Extrait:

#####

AUTOFORMATION

Disons-le d'emblée, et aussi provocateur que cela puisse paraître, il n'y a d'apprentissage véritable qu'en autoformation . En d'autres termes, il n'y a de savoir authentique que parce qu'un sujet construit des connaissances en élaborant des réponses aux questions qu'il se pose, en cherchant des informations lui permettant de surmonter les obstacles qu'il rencontre, en élaborant des schèmes d'action répondant à des familles de problèmes qu'il sait identifier, en ajustant ses propositions en fonction des aléas qui se présentent, en adaptant ses comportements en fonction de situations nécessairement imprévisibles, en réinvestissant progressivement ses acquis pour accroître sa capacité à apprendre et à apprendre encore.

Allons plus loin : il n'y a de véritable formation que par alternance . En d'autres termes, nous ne nous formons que parce que parvenons à établir une véritable dialogue entre des situations qui nous font problème et des connaissances qui nous aident à construire des solutions. Mais, contrairement à ce que l'on croit parfois, les problèmes ne se trouvent pas seulement dans la "pratique" et les solutions dans la "théorie" : il arrive même bien souvent que ce soit l'inverse qui se produise... on découvre, en stage, autant de réponses que l'on y rencontre de difficultés et, en "formation théorique", l'on entrevoit autant de questions que l'on ne trouve de réponses. Peu importe d'ailleurs : car l'essentiel est dans la dialectique question/réponse, l'essentiel est dans le processus de formation qui met le sujet en dynamique d'apprentissage.

#####

Liste des tâches:
1. Modifiez le passage de l'extrait qui commence par « Allons plus loin » et se poursuit jusqu'à « en dynamique d'apprentissage. », en remplaçant « stage » par « entreprise ».
2. D'après l'extrait, par quel moyen seulement peut-il y avoir une véritable formation ?

#####

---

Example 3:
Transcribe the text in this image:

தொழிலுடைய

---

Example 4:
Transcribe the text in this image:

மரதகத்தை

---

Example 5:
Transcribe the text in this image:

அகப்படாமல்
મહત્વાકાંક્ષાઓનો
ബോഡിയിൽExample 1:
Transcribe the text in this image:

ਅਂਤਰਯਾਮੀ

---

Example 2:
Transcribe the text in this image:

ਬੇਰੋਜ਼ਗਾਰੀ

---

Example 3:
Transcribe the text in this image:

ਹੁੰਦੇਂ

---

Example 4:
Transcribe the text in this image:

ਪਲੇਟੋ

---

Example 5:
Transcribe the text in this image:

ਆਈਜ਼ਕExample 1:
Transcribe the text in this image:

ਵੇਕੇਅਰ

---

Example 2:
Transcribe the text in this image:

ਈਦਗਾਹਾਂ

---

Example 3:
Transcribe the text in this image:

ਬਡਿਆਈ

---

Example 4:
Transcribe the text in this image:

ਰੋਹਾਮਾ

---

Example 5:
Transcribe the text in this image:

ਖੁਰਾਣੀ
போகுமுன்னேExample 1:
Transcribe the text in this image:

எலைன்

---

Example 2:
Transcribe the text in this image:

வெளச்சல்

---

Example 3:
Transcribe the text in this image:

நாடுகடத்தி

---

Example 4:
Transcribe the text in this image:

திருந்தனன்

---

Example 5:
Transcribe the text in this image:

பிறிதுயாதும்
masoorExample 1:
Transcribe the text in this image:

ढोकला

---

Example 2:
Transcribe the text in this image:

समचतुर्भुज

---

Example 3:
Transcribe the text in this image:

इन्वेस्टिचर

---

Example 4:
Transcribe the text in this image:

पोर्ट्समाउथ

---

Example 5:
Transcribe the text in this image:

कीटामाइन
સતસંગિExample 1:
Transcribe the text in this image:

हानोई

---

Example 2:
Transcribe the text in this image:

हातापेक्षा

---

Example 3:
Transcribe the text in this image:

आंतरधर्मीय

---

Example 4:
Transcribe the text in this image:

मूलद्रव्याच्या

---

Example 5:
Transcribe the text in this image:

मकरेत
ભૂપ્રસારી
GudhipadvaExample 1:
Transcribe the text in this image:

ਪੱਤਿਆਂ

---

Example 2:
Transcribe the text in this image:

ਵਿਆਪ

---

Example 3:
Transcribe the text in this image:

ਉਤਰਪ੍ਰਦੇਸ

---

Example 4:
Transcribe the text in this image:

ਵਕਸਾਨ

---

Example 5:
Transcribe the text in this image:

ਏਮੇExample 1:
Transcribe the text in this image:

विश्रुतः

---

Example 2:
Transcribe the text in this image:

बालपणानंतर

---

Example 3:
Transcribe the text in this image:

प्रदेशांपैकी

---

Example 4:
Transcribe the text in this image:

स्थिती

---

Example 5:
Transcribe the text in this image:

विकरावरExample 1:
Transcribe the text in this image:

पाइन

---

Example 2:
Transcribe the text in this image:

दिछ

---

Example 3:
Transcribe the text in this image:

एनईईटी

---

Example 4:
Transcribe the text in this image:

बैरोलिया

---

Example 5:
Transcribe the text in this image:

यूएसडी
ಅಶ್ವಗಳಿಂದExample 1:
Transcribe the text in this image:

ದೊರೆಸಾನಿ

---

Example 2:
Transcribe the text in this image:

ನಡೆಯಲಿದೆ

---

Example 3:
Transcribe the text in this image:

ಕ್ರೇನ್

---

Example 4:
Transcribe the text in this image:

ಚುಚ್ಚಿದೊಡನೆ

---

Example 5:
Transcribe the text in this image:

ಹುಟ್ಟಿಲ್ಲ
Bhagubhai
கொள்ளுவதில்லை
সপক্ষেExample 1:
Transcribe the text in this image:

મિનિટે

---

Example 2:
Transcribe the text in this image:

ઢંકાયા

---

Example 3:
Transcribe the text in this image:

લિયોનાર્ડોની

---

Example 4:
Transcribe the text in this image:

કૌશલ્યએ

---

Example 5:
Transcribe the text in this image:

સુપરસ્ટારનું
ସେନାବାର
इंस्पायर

#####

Réponses aux tâches:
1.
Allons plus loin : il n'y a de véritable formation que par alternance . En d'autres termes, nous ne nous formons que parce que parvenons à établir une véritable dialogue entre des situations qui nous font problème et des connaissances qui nous aident à construire des solutions. Mais, contrairement à ce que l'on croit parfois, les problèmes ne se trouvent pas seulement dans la "pratique" et les solutions dans la "théorie" : il arrive même bien souvent que ce soit l'inverse qui se produise... on découvre, en entreprise, autant de réponses que l'on y rencontre de difficultés et, en "formation théorique", l'on entrevoit autant de questions que l'on ne trouve de réponses. Peu importe d'ailleurs : car l'essentiel est dans la dialectique question/réponse, l'essentiel est dans le processus de formation qui met le sujet en dynamique d'apprentissage.

2. Il n'y a de véritable formation que par alternance.